• [READING TEXT]
=== Section Start ===

After 30 days, the tenant's property may be sold to
satisfy the moving and storage charges.
Tenant's Rights
Tenants enjoy a number of rights, even if those
rights are not specified in the rental contract. The
tenant has a right to quiet enjoyment of the premises,
which means that the landlord may not interfere
illegally or unreasonably in the tenant's life, just
because the landlord owns the property. A renter has the
right to use the rented premises in any way, as long as
it is legal.
Privacy
Generally, a landlord may enter a tenant's unit only
with the tenant's consent, except in an emergency. After
a tenant has given notice of termination, a landlord has
the right to enter the unit to show it to prospective
renters. A landlord also may enter for a "reasonable
business purpose," such as maintenance, only after
giving the tenant reasonable notice. If a landlord fails
to get permission or give notice, the landlord is
trespassing and may be sued in court. The tenant whose
privacy rights have been violated may recover damages.
Access
Tenants have a right of access to the property they
rent. It is illegal for a landlord to lock a tenant out
of his or her unit without a court order, unless the
exclusion results from bona fide repairs, construction,
emergency, removing the contents of premises abandoned
by a tenant, or changing the door locks of a tenant who
is delinquent in paying at least part of the rent.
Although a landlord may change the door lock of a tenant
who is delinquent in paying rent, the landlord must
follow all the procedures and notices required by law
and must provide a new key upon request without the
payment of delinquent rent. A tenant who is unlawfully
locked out may either recover possession of the premises
by going to court or terminate the lease. In addition,
the tenant may recover from the landlord a civil penalty
of one month's rent plus $500, actual damages, court
costs, and reasonable attorneys' fees, less any
delinquent rent or other sums for which the tenant owes
the landlord.

=== Section End ===

• [BRIEF A]
In one to three sentences, explain why the text on tenants' rights says a landlord who enters a unit without permission or notice may be sued in court.
• [BRIEF B]
Copy the passage of the text on tenants' rights that opens with the words containing "After 30 days, the" and closes with "it is legal.".
• [BRIEF C]
List every circumstance the text on tenants' rights names in which a landlord may lock a tenant out without a court order.
The material after this text is separate from it.

• [GIVEN ENTRIES]
=== Section Start ===

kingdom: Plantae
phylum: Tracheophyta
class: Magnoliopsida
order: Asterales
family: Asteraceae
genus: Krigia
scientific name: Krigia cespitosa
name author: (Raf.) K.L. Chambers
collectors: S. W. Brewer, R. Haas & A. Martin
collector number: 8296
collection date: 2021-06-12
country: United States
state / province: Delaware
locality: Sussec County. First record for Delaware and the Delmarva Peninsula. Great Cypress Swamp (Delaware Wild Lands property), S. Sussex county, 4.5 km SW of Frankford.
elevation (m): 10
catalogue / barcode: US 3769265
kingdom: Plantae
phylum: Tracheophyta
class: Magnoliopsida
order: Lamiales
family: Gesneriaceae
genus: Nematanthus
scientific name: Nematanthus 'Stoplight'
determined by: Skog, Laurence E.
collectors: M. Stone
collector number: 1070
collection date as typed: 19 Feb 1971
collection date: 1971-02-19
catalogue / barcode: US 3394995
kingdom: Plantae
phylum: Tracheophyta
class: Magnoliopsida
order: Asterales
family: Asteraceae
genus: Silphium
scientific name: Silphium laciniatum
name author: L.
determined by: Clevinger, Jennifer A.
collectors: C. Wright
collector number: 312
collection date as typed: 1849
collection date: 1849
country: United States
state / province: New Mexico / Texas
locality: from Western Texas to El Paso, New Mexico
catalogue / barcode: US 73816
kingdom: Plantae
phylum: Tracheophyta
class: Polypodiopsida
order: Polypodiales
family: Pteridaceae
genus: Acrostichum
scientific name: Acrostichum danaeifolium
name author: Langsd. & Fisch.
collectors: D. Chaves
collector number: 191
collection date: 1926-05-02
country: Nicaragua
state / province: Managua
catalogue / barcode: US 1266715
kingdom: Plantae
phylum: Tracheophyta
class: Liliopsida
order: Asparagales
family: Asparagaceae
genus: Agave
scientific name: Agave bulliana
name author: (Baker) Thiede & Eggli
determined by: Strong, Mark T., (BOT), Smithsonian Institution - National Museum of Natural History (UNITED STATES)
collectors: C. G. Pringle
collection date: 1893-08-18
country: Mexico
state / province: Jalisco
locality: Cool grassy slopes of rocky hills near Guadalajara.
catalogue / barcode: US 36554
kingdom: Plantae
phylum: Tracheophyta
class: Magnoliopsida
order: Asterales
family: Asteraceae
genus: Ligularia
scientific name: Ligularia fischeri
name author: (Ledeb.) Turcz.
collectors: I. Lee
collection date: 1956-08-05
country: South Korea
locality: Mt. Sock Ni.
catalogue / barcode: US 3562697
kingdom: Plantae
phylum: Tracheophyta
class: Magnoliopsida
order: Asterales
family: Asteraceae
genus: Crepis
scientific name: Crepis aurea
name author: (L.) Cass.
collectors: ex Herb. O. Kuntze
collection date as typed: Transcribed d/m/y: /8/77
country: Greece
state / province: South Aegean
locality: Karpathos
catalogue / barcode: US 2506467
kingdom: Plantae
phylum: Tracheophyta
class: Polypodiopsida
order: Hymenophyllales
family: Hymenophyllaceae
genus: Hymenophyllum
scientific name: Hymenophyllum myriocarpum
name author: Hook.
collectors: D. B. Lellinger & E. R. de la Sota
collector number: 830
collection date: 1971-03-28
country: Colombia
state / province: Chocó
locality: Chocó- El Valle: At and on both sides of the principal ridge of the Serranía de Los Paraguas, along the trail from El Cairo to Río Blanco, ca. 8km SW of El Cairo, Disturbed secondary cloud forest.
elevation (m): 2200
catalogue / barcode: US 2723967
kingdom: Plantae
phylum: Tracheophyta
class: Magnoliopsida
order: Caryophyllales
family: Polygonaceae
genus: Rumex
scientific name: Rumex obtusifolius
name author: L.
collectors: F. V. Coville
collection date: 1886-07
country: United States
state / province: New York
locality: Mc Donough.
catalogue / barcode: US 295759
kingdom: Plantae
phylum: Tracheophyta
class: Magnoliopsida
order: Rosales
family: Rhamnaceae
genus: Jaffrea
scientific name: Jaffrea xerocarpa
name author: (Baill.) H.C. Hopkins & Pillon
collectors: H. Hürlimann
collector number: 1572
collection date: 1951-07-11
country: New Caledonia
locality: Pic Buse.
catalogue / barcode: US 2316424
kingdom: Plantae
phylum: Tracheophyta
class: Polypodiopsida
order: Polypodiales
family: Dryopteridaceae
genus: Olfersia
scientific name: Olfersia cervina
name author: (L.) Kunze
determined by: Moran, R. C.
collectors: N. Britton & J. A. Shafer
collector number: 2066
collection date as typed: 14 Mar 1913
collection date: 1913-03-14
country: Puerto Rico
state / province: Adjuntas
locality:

=== Section End ===

• [TASK OUTPUT A]
A landlord who fails to get permission or give notice before entering is trespassing, so the landlord may be sued in court. The tenant whose privacy rights have been violated may recover damages.

• [TASK OUTPUT B]
After 30 days, the tenant's property may be sold to
satisfy the moving and storage charges.
Tenant's Rights
Tenants enjoy a number of rights, even if those
rights are not specified in the rental contract. The
tenant has a right to quiet enjoyment of the premises,
which means that the landlord may not interfere
illegally or unreasonably in the tenant's life, just
because the landlord owns the property. A renter has the
right to use the rented premises in any way, as long as
it is legal.

• [TASK OUTPUT C]
- Bona fide repairs
- Construction
- Emergency
- Removing the contents of premises abandoned by a tenant
- Changing the door locks of a tenant who is delinquent in paying at least part of the rent